- REQUIREMENT A:
Translate this sentence from the article on the Sacramento Kings' draft picks into Spanish: "Sacramento used its only second-round pick on another perimeter player."
- REQUIREMENT B:
Extend the article on the Sacramento Kings' draft picks, beginning after its final sentence.

- SELECTED EXCERPT:
* * *

SACRAMENTO, Calif. — The Sacramento Kings are taking another chance on a Kansas product with potential.
With Thomas Robinson's first-round flop still fresh from last season, Sacramento's new ownership and basketball operations team selected the latest Jayhawks standout with the seventh pick in the NBA draft Thursday night: shooting guard Ben McLemore.
"Seven is my lucky number," new Kings owner Vivek Ranadive said. "When I was at the Warriors we got (Stephen) Curry, (Harrison) Barnes at seven, my birthday is on the seventh, the Mayor (Kevin Johnson) was picked seventh, he wore the number seven and we got the best player in the (draft) at seven."
New general manager Pete D'Alessandro hopes McLemore pans out better than predecessor Geoff Petrie's previous pick that entered the league with a similar background and expectations. The Kings took Robinson fifth last June, but he struggled from the start and was traded to Houston in February.
Sacramento used its only second-round pick on another perimeter player.
The Kings drafted Detroit point guard Ray McCallum 36th overall. The 6-foot-1, 190-pound guard is a bit undersized by NBA standards but uses his ball-handling skills and shiftiness to beat defenders.
Both players come to a Sacramento team coming off seven straight losing seasons and trying to rebrand itself under Ranadive. More than 2,000 fans, most just happy to be back in Sacramento's arena after the franchise almost moved to Seattle in May, cheered each selection.
The picks could be particularly useful if the Kings lose combo guard Tyreke Evans this offseason. Evans, the 2009-10 NBA Rookie of the Year who has been saddled with knee injuries and inconsistency ever since, is set to become a restricted free agent if he declines Sacramento's qualifying offer as expected. Evans didn't attend Sacramento's draft party.
D'Alessandro said he hopes Evans is back and that the two picks shouldn't be interpreted otherwise.
"We wouldn't have gone this direction if we thought there was a clutter," D'Alessandro said.
The new guards also could complement talented but volatile center DeMarcus Cousins — who is eligible for an extension this summer — on the outside.
D'Alessandro had McLemore No. 1 on his draft board since he scouted him with Denver's front office. Ranadive said they even contacted other teams to try to move up in the draft before McLemore was taken.
When Cleveland surprisingly chose UNLV's Anthony Bennett first overall, D'Alessandro turned to new coach Mike Malone and said, "I think we have a chance to get our guy."
The 6-foot-5, 195-pound McLemore gives the Kings an elite shooter and gifted athlete with tremendous upside, though one whose ball-handling skills and ability to create his own shot have been questioned.
The second-team All-American broke Danny Manning's freshman scoring record at Kansas while shooting nearly 50 percent from the floor and 42 percent from 3-point range. McLemore averaged 15.9 points, 5.2 rebounds and two assists on a team that went 31-6 and won a share of its ninth straight Big 12 title.

* * *

- INFORMATION PROVIDED:
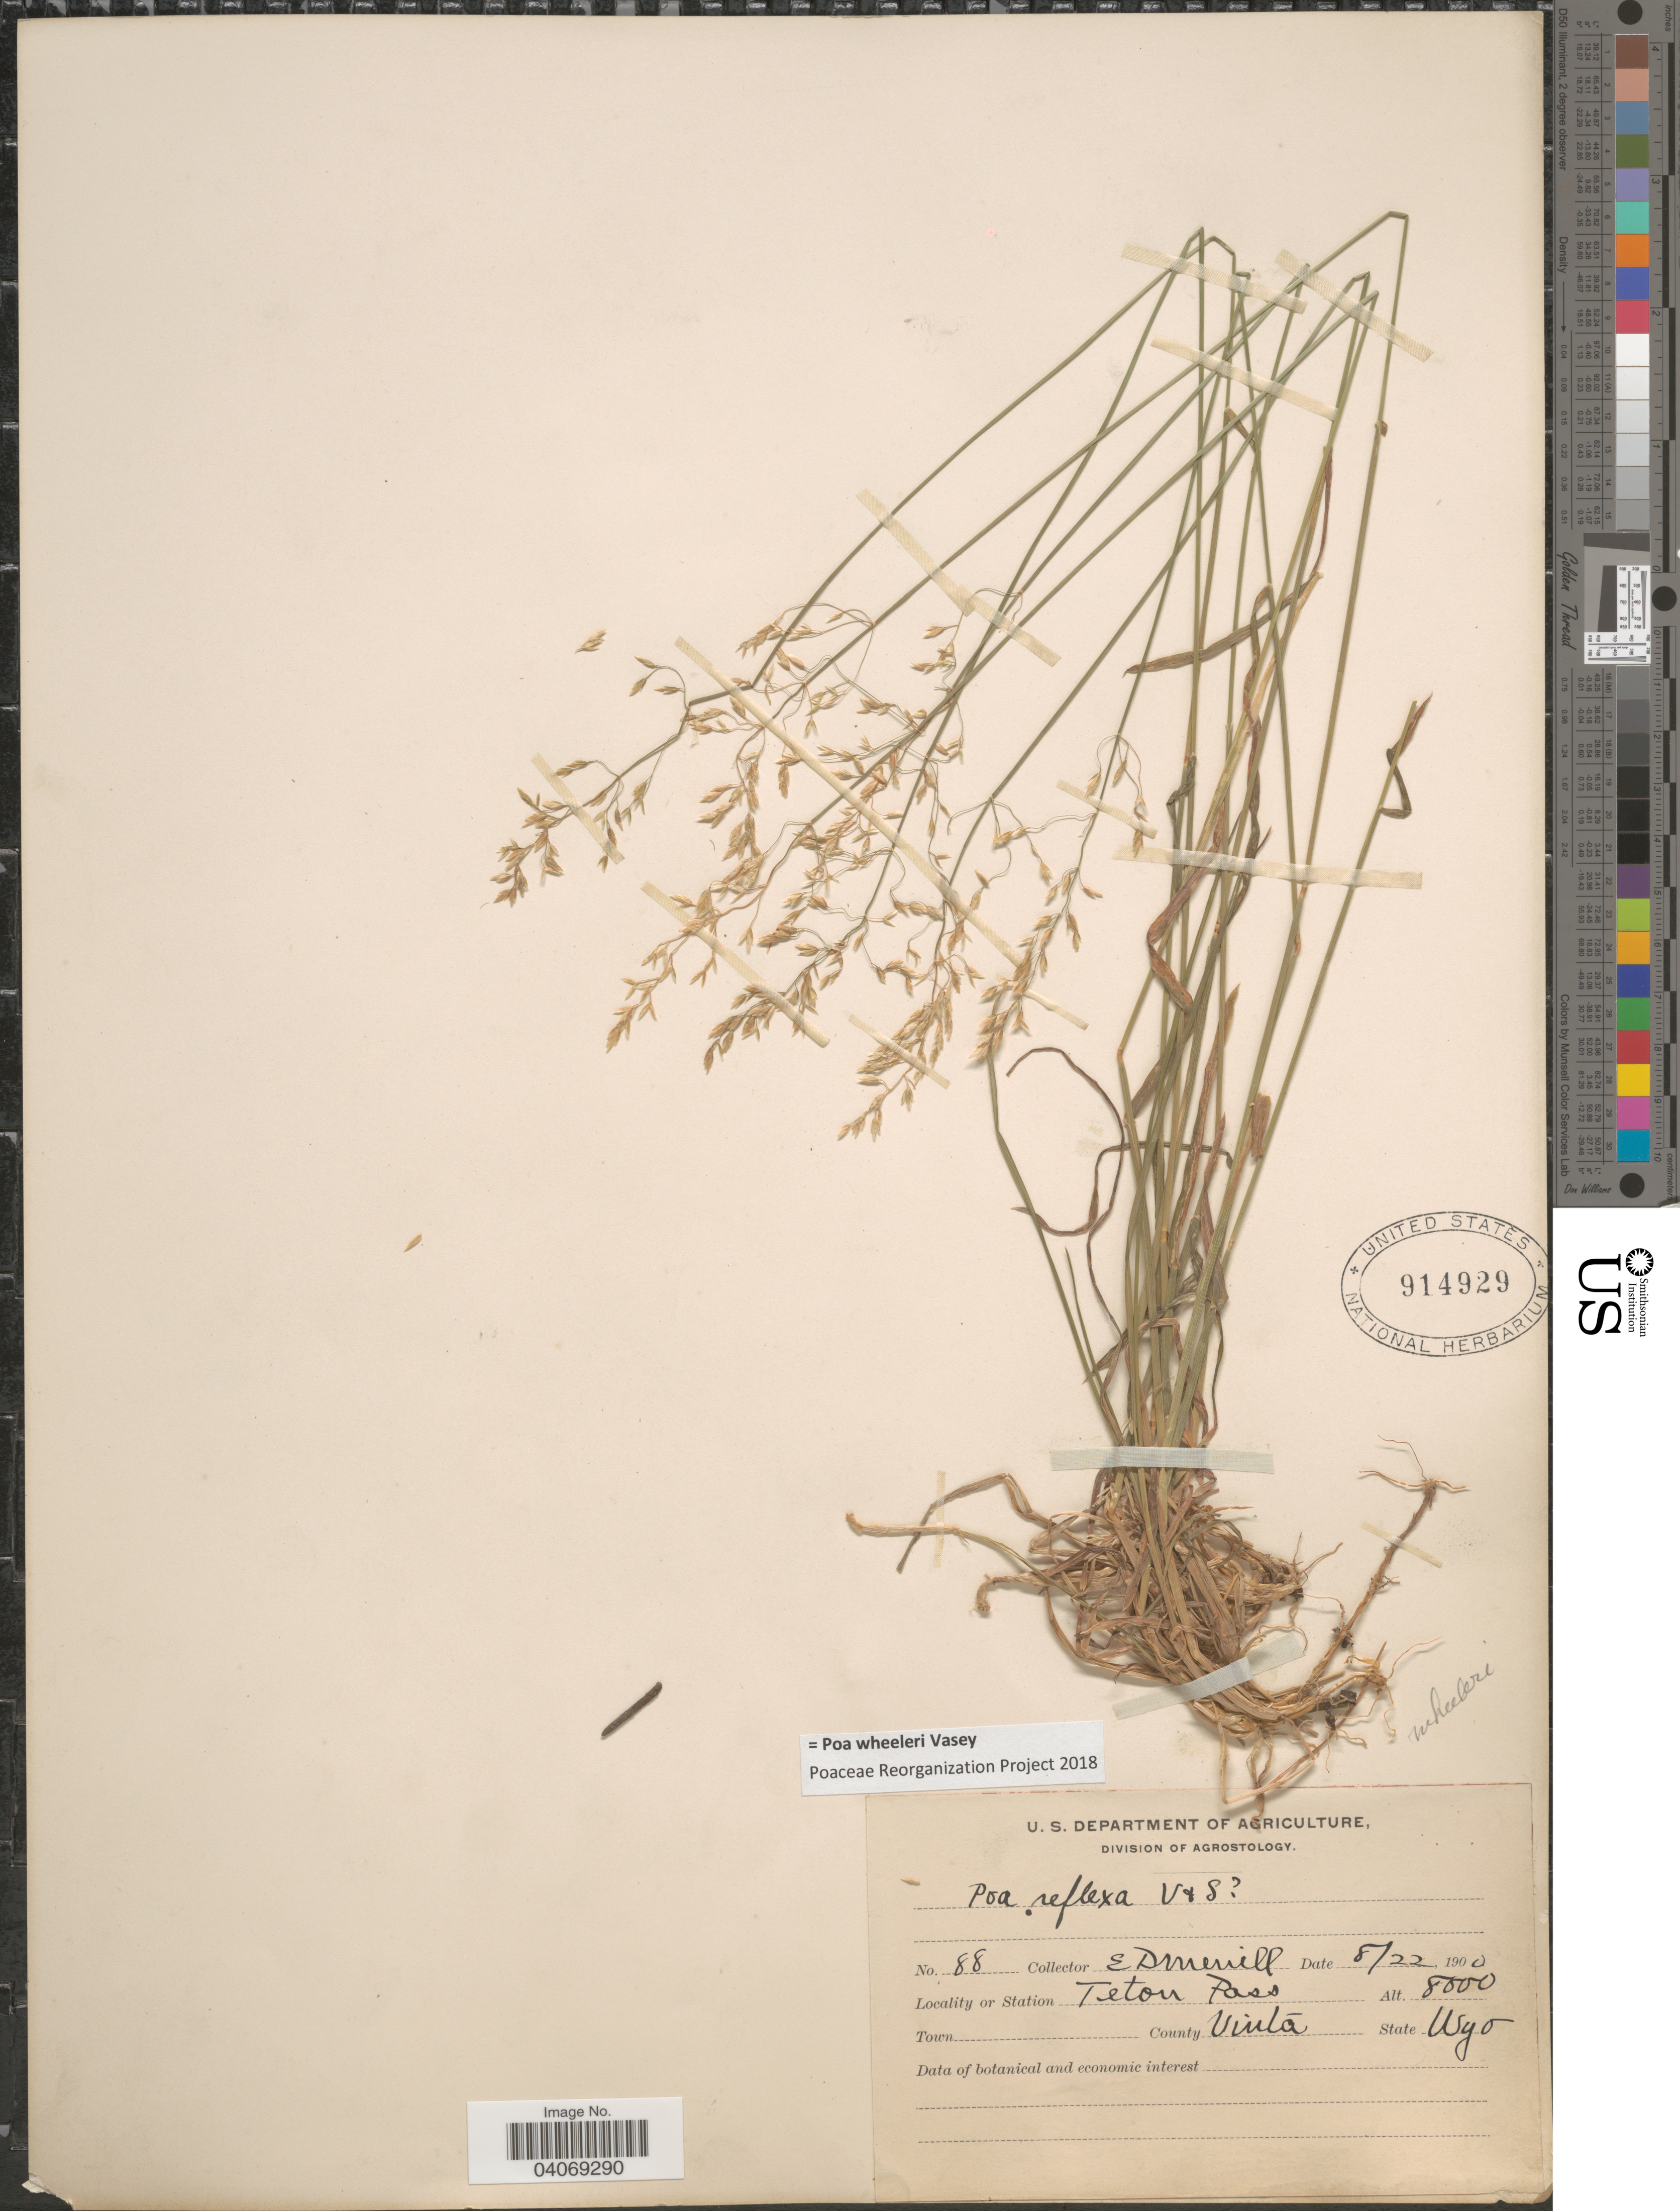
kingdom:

* * *

- ANSWER A:
Sacramento usó su única selección de segunda ronda en otro jugador perimetral.

- ANSWER B:
Most scouts touted McLemore's resume and expected him to go in the top three. Even the world's most well-known player wondered what was up when McLemore began to slip.
"They sleeping on Ben McLemore. Just watch," LeBron James tweeted.
The four-time NBA MVP also wrote that McLemore would fit perfectly with Malone and assistant Chris Jent, who were on the Cavaliers staff when James played in Cleveland. McLemore attended James' basketball camps and said he has known the Miami Heat star since his junior year in high school.
While he obviously hoped to be drafted higher, McLemore said he looked forward to coming to Sacramento's re-energized fan base and proving the six teams that passed on him wrong.
"I want to come in and show everybody what I can do, because I know on the court I know what I can do," said McLemore, who wore a sharp suit and bow tie in Brooklyn to shake NBA Commissioner David Stern's hand on stage. "I can be an alpha dog and take over games and help my team win games."
McLemore said Robinson often gave him advice about the NBA — he just never knew it would also come in handy in Sacramento.
"He was just telling me it's hard," McLemore said. "It's going to be hard when you first get in, but you go to work. You got to keep working."
McLemore was forced to redshirt during the 2011-12 season when he was declared a partial academic qualifier by the NCAA, but he made the most of his only season in Lawrence. With a dizzying array of dunks, a silky smooth outside shot and a boyish grin, he quickly became one of the school's top players. He even graced a regional cover for Sports Illustrated prior to the NCAA tournament.
But some reports suggested the 20-year-old McLemore, whose rise from the neighborhood playgrounds in an impoverished St. Louis community has been well chronicled, was out of shape during pre-draft workouts; Sacramento's new staff never had a private workout with McLemore. He also perplexed some scouts with his inconsistency — starring one game, then disappearing the next.
McCallum might be considered more of a project than a proven product.
The Horizon League Player of the Year led Detroit with 18.7 points, 4.5 assists and 1.9 steals last season. He played at the university under his father, also named Ray McCallum, passing on more prominent scholarships after earning McDonald's All-American honors — and wowing in dunk contests — at Detroit's Country Day School.
McCallum's outside game still needs some work. While he shot 49 percent from the floor last season, he was just 32 percent from 3-point range.
In the end, the quickly assembled Kings management team felt satisfied with its work.
"We got better today with the two young men that we drafted," Malone said. "From a talent perspective to a culture perspective, we have just added two young men who will make this team better."